Mumbai: A single bench of National Company Law Tribunal (NCLT), Kolkata on Tuesday ruled that the bids submitted by a resolution applicant after the bidding deadline need not be considered, a ruling that can set a benchmark for several other pending cases.

The tribunal also said the final decision to accept a resolution plan rests with the committee of creditors (CoC) and if the plan approved is in line with the insolvency and bankruptcy code(IBC), the tribunal would uphold the validity of the decision taken by the CoC.

The tribunal was hearing petitions filed by Omkara Infrastructure Pvt. Ltd and Simplex Credit and Industries Ltd against the resolution professional of Divya Jyoti Sponge Iron Pvt.
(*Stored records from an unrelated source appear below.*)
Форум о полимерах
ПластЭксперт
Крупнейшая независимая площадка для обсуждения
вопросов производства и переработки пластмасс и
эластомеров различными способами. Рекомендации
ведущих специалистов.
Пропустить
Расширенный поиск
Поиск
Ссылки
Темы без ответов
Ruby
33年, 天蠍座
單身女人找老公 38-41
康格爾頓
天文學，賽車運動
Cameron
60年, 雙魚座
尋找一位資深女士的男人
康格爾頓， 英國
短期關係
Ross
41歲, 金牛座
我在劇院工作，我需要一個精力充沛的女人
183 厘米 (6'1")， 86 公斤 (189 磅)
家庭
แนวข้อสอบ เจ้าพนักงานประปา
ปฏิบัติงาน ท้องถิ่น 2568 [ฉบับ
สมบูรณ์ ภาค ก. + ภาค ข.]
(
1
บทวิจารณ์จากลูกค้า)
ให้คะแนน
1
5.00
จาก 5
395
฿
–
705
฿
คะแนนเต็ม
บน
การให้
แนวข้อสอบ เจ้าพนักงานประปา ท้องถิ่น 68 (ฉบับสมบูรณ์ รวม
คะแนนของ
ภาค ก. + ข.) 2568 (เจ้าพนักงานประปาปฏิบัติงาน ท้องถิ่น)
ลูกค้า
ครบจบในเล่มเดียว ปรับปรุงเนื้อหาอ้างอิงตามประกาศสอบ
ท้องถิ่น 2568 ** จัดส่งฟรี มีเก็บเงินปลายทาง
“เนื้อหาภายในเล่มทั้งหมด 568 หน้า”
Ltd Arun Kumar Gupta.

The two applicants separately alleged discrimination by Gupta.

The presiding officer Jinan K.R., citing reasons of rejection as stated by the CoC during its meetings, said, “in view of rejection of resolution plan submitted by the applicants in both company applications supported by reasons, it appears to me that both the applications require no consideration at the fag end of the final hearing of the company petition in respect of approval of the resolution plan."
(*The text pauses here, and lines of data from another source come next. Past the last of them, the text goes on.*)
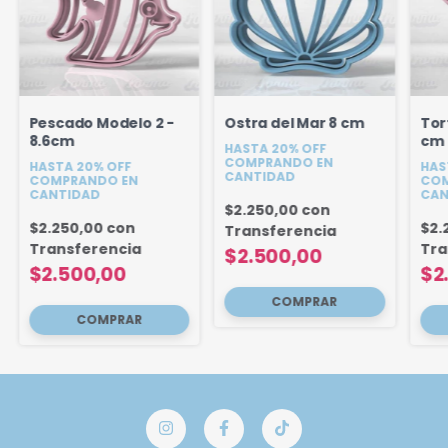
Pescado Modelo 2 -
Ostra del Mar 8 cm
Tor
8.6cm
cm
HASTA 20% OFF
COMPRANDO EN
HASTA 20% OFF
HAS
CANTIDAD
COMPRANDO EN
COM
CANTIDAD
CAN
$2.250,00
con
$2.250,00
con
$2.
Transferencia
Transferencia
Tra
$2.500,00
$2.500,00
$2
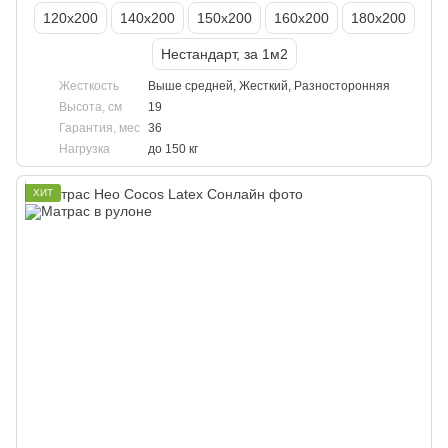
120х200
140х200
150х200
160х200
180х200
Нестандарт, за 1м2
Жесткость
Выше средней, Жесткий, Разносторонняя
Высота, см
19
Гарантия, мес
36
Нагрузка
до 150 кг
ХИТ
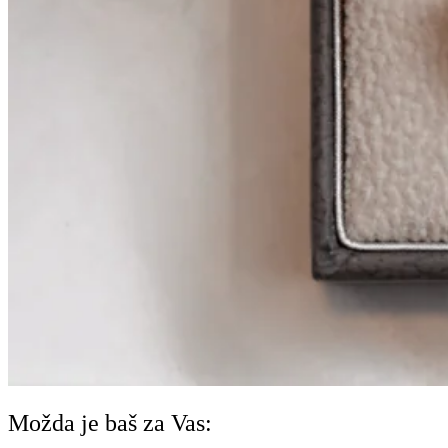
Možda je baš za Vas:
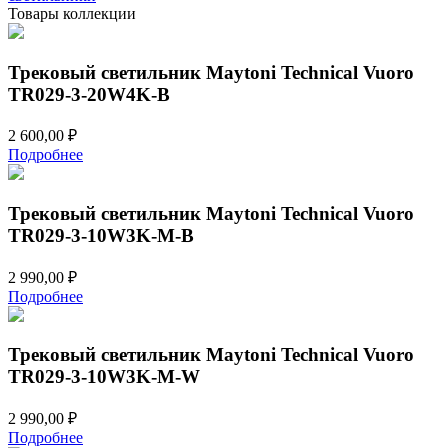
TR029-
Товары коллекции
3-
26W4K-
M-
Трековый светильник Maytoni Technical Vuoro
W
TR029-3-20W4K-B
2 600,00
₽
Подробнее
Трековый светильник Maytoni Technical Vuoro
TR029-3-10W3K-M-B
2 990,00
₽
Подробнее
Трековый светильник Maytoni Technical Vuoro
TR029-3-10W3K-M-W
2 990,00
₽
Подробнее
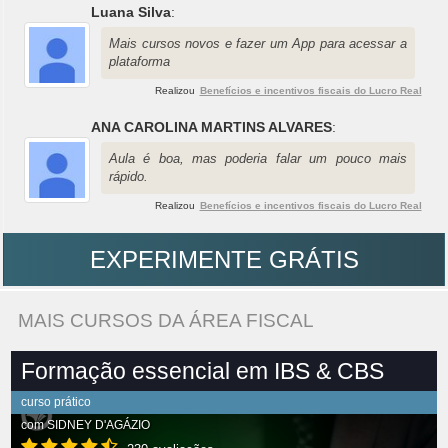
Luana Silva
:
Mais cursos novos e fazer um App para acessar a
plataforma
Realizou
Benefícios e incentivos fiscais do Lucro Real
ANA CAROLINA MARTINS ALVARES
:
Aula é boa, mas poderia falar um pouco mais
rápido.
Realizou
Benefícios e incentivos fiscais do Lucro Real
EXPERIMENTE GRÁTIS
MAIS CURSOS DA ÁREA FISCAL
Formação essencial em IBS & CBS
curso prático
com
SIDNEY D'AGÁZIO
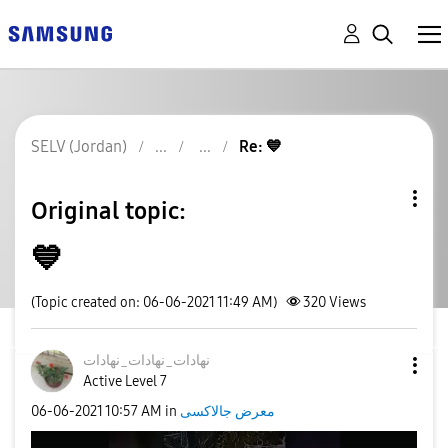
SELV (Jordan)
Re: 💙
Original topic:
💙
(Topic created on: 06-06-2021 11:49 AM)
320
Views
نهادات_نهادات_ن
هادات
Active Level 7
‎06-06-2021
10:57 AM
in
معرض جالاكسى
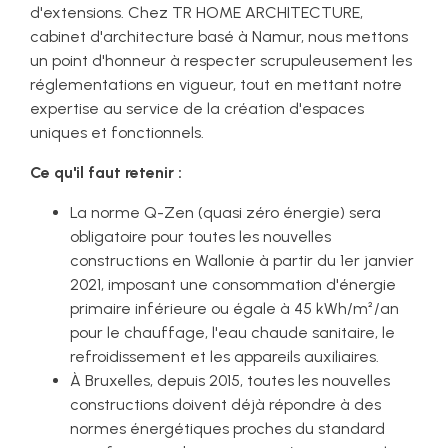
d'extensions. Chez TR HOME ARCHITECTURE,
cabinet d'architecture basé à Namur, nous mettons
un point d'honneur à respecter scrupuleusement les
réglementations en vigueur, tout en mettant notre
expertise au service de la création d'espaces
uniques et fonctionnels.
Ce qu'il faut retenir :
La norme Q-Zen (quasi zéro énergie) sera
obligatoire pour toutes les nouvelles
constructions en Wallonie à partir du 1er janvier
2021, imposant une consommation d'énergie
primaire inférieure ou égale à 45 kWh/m²/an
pour le chauffage, l'eau chaude sanitaire, le
refroidissement et les appareils auxiliaires.
À Bruxelles, depuis 2015, toutes les nouvelles
constructions doivent déjà répondre à des
normes énergétiques proches du standard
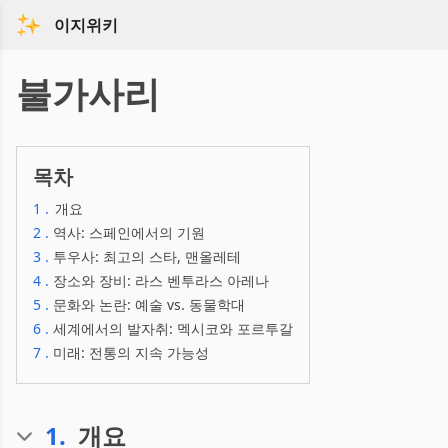
이지위키
불가사리
목차
1
.
개요
2
.
역사: 스페인에서의 기원
3
.
투우사: 최고의 스타, 맨올레테
4
.
장소와 장비: 라스 벤투라스 아레나
5
.
문화와 논란: 예술 vs. 동물학대
6
.
세계에서의 발자취: 멕시코와 포르투갈
7
.
미래: 전통의 지속 가능성
1
.
개요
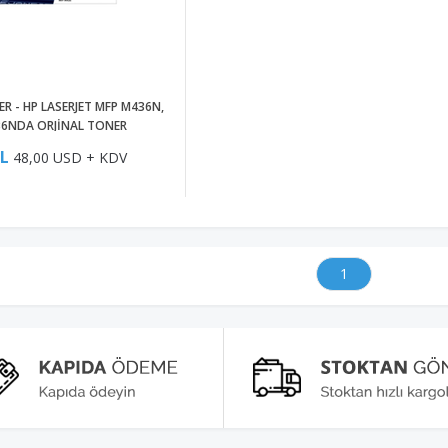
R - HP LASERJET MFP M436N,
6NDA ORJİNAL TONER
TL
48,00 USD + KDV
1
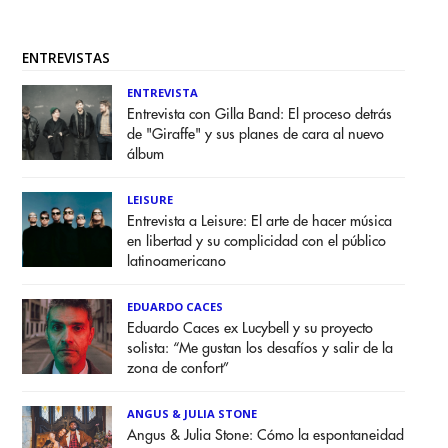
ENTREVISTAS
ENTREVISTA
Entrevista con Gilla Band: El proceso detrás
de "Giraffe" y sus planes de cara al nuevo
álbum
LEISURE
Entrevista a Leisure: El arte de hacer música
en libertad y su complicidad con el público
latinoamericano
EDUARDO CACES
Eduardo Caces ex Lucybell y su proyecto
solista: “Me gustan los desafíos y salir de la
zona de confort”
ANGUS & JULIA STONE
Angus & Julia Stone: Cómo la espontaneidad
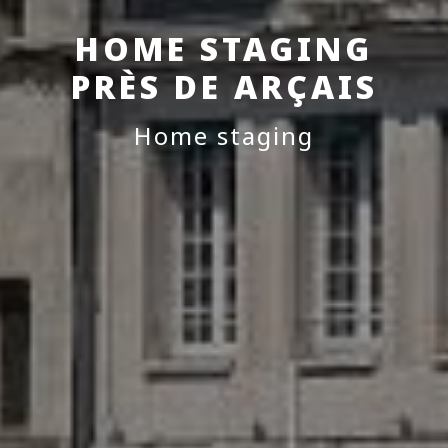
HOME STAGING
PRÈS DE ARÇAIS
Home staging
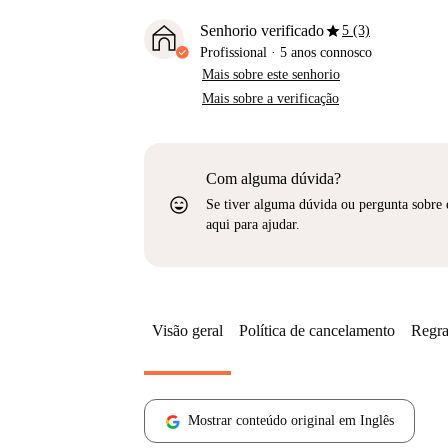
star
Senhorio verificado
5 (3)
Profissional
·
5 anos
connosco
Mais sobre este senhorio
Mais sobre a verificação
Com alguma dúvida?
sentiment_very_satisfied
Se tiver alguma dúvida ou pergunta sobre 
aqui para ajudar.
Visão geral
Política de cancelamento
Regra
Mostrar conteúdo original em Inglês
Omkara had also levelled charges of mala fide intention against the resolution professional, alleging that its amount was bid amount was disclosed to other applicant, leading to a change in decision.

The court, however, on account of lack of evidence, dismissed the claims made by the petitioner.

The presiding officer also said that there is a need to stipulate specific regulations for fixing the fees and costs by a resolution professional.

He said that even if the Insolvency and Bankruptcy Board of India (IBBI) has issued guidelines prescribing ethical and professional standards for insolvency professionals, the code is silent on fixation of fees.

“It appears to me that it time to have a legitimate guideline or regulation in this regard so as to safeguard and to ensure the prospects of revival of a dying corporate creditor not to be at the highest cost which cannot be affordable by the corporate debtor," the order stated.